Por Vagner de Alencar (escrito ao Blog Mural da Folha.com)
“Alegria só no nome”. Com humor, Anderson Viana Souza, 22, brinca com a designação do endereço onde mora. O baiano chegou a Paraisópolis em setembro do ano passado com a filha pequena e a jovem esposa. Divide com os cunhados a casa minúscula, de três cômodos e um banheiro.
Em São Paulo, arranjar emprego não foi tão difícil quanto ele imaginava, só não previa o sufoco em comprovar residência fixa. “Rapaz, para provar endereço assim que tentei abrir a conta-salário é que foi complicado”, afirma.
O jovem protagoniza uma realidade comum a muitos moradores de periferias, que sentem na pele a dificuldade de viver literalmente, muitas vezes, num beco sem saída.
Viela da Alegria
A saga de Anderson para comprovar residência fixa para abrir uma conta no banco foi, no mínimo, cômica, para não dizer árdua. “Uns conhecidos me aconselharam enviar um telegrama para mim mesmo. Quando cheguei no posto dos correios, o atendente foi atencioso e disse que custava R$ 10. Falei o nome da rua, o CEP... Quando eu disse o número da casa, ele alegou que não conferia. Então, avisei que morava na viela da Alegria.”
A resposta recebida pelo jovem foi clara: “viela não existe para os Correios!”.
Anderson voltou para casa sem enviar o telegrama. Na agência bancária, segundo ele, não conseguiram informá-lo sobre os procedimentos necessários para sanar aquela situação. “Um morador de Paraisópolis me avisou que na Associação de Moradores era possível retirar uma declaração de residência para quem não conseguia comprovar. Fui lá, saí com o documento nas mãos e consegui abrir a conta”, revela.
Viela Francisco Clemente
É por meio da lojinha de artigos masculinos e femininos que Simone Ferreira da Silva, 32, sustenta os dois filhos e a sobrinha. “Se fosse na rua seria melhor, mas aqui também é bom, pois o fluxo de pessoas que passam para ir à escola é grande”, conta.

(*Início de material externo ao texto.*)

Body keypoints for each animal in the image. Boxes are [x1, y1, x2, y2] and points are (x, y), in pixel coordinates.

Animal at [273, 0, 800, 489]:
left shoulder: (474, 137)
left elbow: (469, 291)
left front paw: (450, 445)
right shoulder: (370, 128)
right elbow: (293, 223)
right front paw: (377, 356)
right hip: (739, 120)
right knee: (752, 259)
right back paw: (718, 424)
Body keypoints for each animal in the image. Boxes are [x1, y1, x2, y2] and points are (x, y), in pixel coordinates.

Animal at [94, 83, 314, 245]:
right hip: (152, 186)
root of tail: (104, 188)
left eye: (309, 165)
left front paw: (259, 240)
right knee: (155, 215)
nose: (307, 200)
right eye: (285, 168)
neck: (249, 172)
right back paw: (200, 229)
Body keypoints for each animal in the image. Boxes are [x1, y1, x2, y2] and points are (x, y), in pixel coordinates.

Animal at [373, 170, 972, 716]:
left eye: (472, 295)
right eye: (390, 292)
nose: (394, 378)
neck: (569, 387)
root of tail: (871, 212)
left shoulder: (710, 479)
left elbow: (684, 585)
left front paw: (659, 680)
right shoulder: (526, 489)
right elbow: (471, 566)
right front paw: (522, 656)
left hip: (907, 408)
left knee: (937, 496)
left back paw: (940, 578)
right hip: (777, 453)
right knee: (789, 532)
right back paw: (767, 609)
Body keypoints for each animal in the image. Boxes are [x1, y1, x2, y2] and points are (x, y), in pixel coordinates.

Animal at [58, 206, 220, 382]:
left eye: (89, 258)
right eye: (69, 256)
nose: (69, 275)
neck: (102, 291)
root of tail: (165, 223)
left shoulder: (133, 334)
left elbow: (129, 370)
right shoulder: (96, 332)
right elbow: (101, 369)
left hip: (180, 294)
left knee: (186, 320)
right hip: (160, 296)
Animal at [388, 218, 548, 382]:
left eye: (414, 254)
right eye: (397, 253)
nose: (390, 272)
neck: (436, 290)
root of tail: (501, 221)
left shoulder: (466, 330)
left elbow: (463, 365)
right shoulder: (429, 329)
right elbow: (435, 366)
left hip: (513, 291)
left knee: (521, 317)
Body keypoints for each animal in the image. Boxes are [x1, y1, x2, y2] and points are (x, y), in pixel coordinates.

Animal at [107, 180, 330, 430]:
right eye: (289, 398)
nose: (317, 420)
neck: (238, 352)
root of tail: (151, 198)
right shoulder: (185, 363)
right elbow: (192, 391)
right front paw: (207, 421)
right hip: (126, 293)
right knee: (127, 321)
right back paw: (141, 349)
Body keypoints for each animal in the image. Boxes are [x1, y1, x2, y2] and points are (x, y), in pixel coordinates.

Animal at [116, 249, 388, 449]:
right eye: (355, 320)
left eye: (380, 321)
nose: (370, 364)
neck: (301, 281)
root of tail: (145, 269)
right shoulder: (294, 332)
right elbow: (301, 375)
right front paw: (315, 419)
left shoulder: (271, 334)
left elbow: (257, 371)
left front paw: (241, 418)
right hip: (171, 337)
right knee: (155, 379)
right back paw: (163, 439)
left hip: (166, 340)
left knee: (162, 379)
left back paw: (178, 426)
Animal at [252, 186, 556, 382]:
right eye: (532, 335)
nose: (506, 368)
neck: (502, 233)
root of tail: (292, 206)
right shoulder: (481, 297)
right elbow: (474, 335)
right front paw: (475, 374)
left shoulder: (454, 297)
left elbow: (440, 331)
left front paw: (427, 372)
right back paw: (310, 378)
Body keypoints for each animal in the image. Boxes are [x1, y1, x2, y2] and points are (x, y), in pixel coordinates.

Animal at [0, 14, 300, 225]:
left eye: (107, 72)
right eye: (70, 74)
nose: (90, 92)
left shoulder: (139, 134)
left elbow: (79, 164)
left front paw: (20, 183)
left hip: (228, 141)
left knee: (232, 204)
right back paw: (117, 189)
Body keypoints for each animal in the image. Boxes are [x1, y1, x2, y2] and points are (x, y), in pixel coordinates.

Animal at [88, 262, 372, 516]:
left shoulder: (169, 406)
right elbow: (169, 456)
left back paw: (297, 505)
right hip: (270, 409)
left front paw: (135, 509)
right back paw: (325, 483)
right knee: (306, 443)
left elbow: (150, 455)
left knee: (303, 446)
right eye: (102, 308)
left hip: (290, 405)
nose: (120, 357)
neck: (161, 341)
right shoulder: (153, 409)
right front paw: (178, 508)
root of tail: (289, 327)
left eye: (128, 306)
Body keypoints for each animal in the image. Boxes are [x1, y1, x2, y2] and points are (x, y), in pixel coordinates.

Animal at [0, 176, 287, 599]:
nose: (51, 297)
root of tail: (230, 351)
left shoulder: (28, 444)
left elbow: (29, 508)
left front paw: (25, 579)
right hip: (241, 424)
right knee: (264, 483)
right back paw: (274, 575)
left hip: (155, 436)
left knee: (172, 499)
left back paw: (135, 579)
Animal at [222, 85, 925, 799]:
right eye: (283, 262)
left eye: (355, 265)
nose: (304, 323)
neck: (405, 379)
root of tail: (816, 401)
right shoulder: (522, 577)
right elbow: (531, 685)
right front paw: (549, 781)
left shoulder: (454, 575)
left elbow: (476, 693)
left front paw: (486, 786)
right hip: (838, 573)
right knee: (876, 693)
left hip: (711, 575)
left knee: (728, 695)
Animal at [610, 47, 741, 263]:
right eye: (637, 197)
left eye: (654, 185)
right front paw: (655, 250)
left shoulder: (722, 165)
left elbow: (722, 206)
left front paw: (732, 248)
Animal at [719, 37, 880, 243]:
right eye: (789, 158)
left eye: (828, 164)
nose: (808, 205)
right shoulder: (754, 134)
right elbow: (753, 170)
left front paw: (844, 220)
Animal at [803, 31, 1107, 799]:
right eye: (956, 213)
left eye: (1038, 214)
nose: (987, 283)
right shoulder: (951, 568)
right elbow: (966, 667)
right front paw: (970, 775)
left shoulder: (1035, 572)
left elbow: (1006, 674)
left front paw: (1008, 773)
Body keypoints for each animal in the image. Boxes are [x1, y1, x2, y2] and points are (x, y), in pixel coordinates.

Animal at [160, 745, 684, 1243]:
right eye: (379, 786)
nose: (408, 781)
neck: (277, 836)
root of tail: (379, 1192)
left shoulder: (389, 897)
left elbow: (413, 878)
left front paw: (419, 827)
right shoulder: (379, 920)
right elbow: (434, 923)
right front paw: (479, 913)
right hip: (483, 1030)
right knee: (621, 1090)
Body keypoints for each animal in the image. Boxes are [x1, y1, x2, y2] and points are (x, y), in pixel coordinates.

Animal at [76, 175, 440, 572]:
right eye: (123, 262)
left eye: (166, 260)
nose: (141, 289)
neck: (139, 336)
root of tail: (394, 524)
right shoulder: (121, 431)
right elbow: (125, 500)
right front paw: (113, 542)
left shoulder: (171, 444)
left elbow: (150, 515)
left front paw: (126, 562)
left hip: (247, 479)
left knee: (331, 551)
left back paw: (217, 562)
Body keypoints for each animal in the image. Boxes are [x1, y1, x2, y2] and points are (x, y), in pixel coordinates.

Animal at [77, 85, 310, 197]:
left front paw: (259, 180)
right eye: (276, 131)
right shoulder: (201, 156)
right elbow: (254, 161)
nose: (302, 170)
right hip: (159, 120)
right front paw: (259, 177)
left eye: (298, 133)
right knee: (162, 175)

Há dois anos, a micro-empresária mantem o negócio na viela que interliga as principais vias de Paraisópolis: as ruas Herbert Spencer (a famosa “rua da feira”) e a Melchior Giola. “Aqui, eu pago R$ 300 de aluguel. Gasto mais R$ 300 com aluguel da casa onde moro, na rua debaixo, fora água e luz.”
No local há ainda, um mercadinho, um salão de cabeleireiro e um bar. “Se dá pra viver?! Dá, dá sim!”, revela Simone.
Viela Mário Covas
Um córrego corta a ruela com nome de político. Alguns barracos construídos sobre o esgoto partilham o mesmo espaço com as casas de alvenaria sem reboco. Crianças brincam no corredor estreito e famílias se reúnem na porta de casa.
Outros moradores não têm dificuldade para circular nos pequenos labirintos. Com habilidade de quem conhece o terreno onde pisa, carregam seus pertences na mão. O problema está no transporte de objetos maiores, como móveis e eletrodomésticos. “Meu vizinho teve que quebrar parte da escada para entrar com a cama box que ele comprou”, conta o morador Fábio Silva, 23.
Viela do Campo
É na quitanda de “seu” Manoel que Maria da Guia Evangelista, 32, sempre compra verduras e legumes. O córrego que passa atrás de sua casa também passa pela viela Mário Covas. “Moro aqui há muitos anos. Sempre foi muito barulhento. Ligam o som dos carros no último volume”, diz.
Alguns referem-se ao lugar com o diminutivo, embora a viela seja uma das extensões da comunidade. Prova disso é a quantidade de carros ou motos estacionados por ali. Amigos jogam baralho e crianças brincam com suas bicicletas no mesmo espaço.
Entre os becos e as vielas de Paraisópolis, os moradores vão tecendo suas histórias, ora em busca de comprovar sua residência (Anderson esperou 40 dias por um cartão de crédito), ora dizendo que é possível, sim, sair e entrar nesses pequenos labirintos sem uma Ariadne (da mitologia grega, que ajudou o amado a achar o caminho de volta pra casa) que os conduza (como acredita Simone).
Se algumas vielas e becos são esconderijo do tráfico, muitas delas unem as pessoas que, com suas vozes e histórias, usam de ruelas e esquinas para costurar a vida em Paraisópolis.